Tuesday morning was one of the few sessions we spent together with the Spouses Conference. We had a Bible Study on 2 Samuel 13--the story of Amnon's rape of his sister Tamar. This led to a discussion of sexual abuse and domestic violence as well as the Church's proper role in standing up for victims and creating safe places. I cannot comment in any extensive way on the whole process because my experience is limited to my small group of four. I can say that in many parts of the world, women are not safe. Because of that, the Church needs to be an advocate, a witness, and an agent of transformation.
In the evening we heard the second Presidential Address by Archbishop Rowan Williams. It was unusually direct. You can read the entire text on the Lambeth website (www.lambethconference.org).
Let me say what I appreciated about the address. He began by offering his hope "We speak from the centre.... I mean that we should try to speak from the heart of our identity as Anglicans; and ultimately from that deepest centre which is our awareness of living in and as the Body of Christ."
I could not agree more. The center isn't the middle of political views but it is the deep place where we discover our communion with Christ and therefore with one another. In these large meetings, the temptation is to speak from our ideological edge. One advantage of such a long meeting is to create relationships to speak from somewhere else.
I also appreciated the Archbishop's attempt to describe what both "sides" have to lose in coming a resolution. It is true that we all have fears about any new proposal and it is true that often it is easier to hold on to our clearly defined positions instead of stepping out into a new place in trust and faith.
Finally, I appreciate that our work really is reconciliation because Jesus' prayer is that we be One even as He and the Father are One. I appreciate his final question very much: ‘Having heard the other person, the other group, as fully and fairly as I can, what generous initiative can I take to break through into a new and transformed relation of communion in Christ?’
I have some issues with his characterization of the position of "not so traditional believer." I resist that term, and I found his description of that position incomplete. I also think there are more than two sides to this issue and certainly there are more dynamics at play. There is more than a theological difference going on.
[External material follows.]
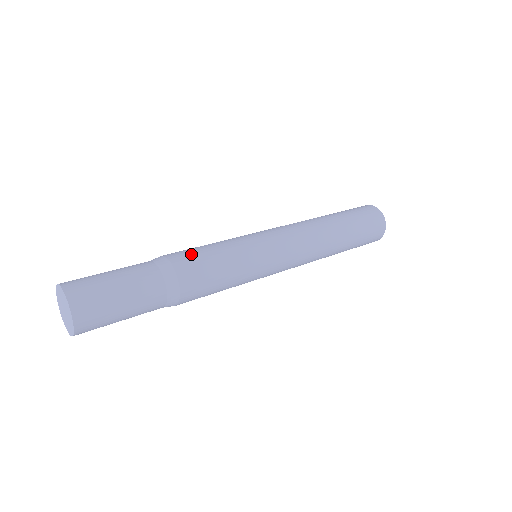
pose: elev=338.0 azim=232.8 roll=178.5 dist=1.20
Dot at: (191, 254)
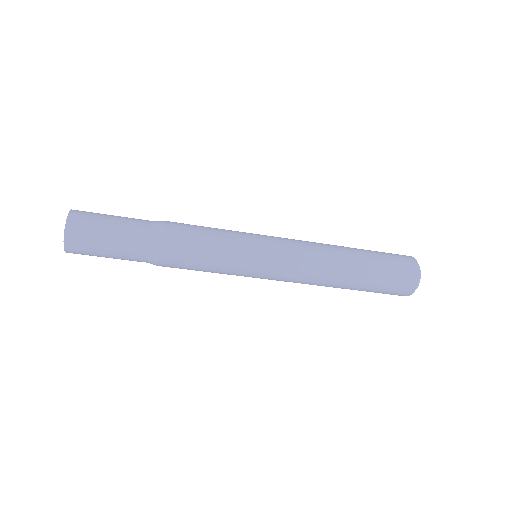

However, I agree that as a Church we are called to make "generous initiatives" and I too long for "a new transformed relation of communion in Christ." The question is whether the Covenant, as eventually revised will give us that. It is clear that while we will have many talks about the proposed document, our role is to give input to the Anglican Consultative Council. I would anticipate most of the conversation to center around the Appendix. At this point, I am ready to listen to other perspectives and to offer them my sense of what it means to be in a Communion with 38 very diverse provinces, and discuss how a Covenant and especially the proposed Covenant is or is not true to the nature of Anglicanism.
We will spend much of the remaining time on these issues.
Keep us in your prayers as I keep you in mine.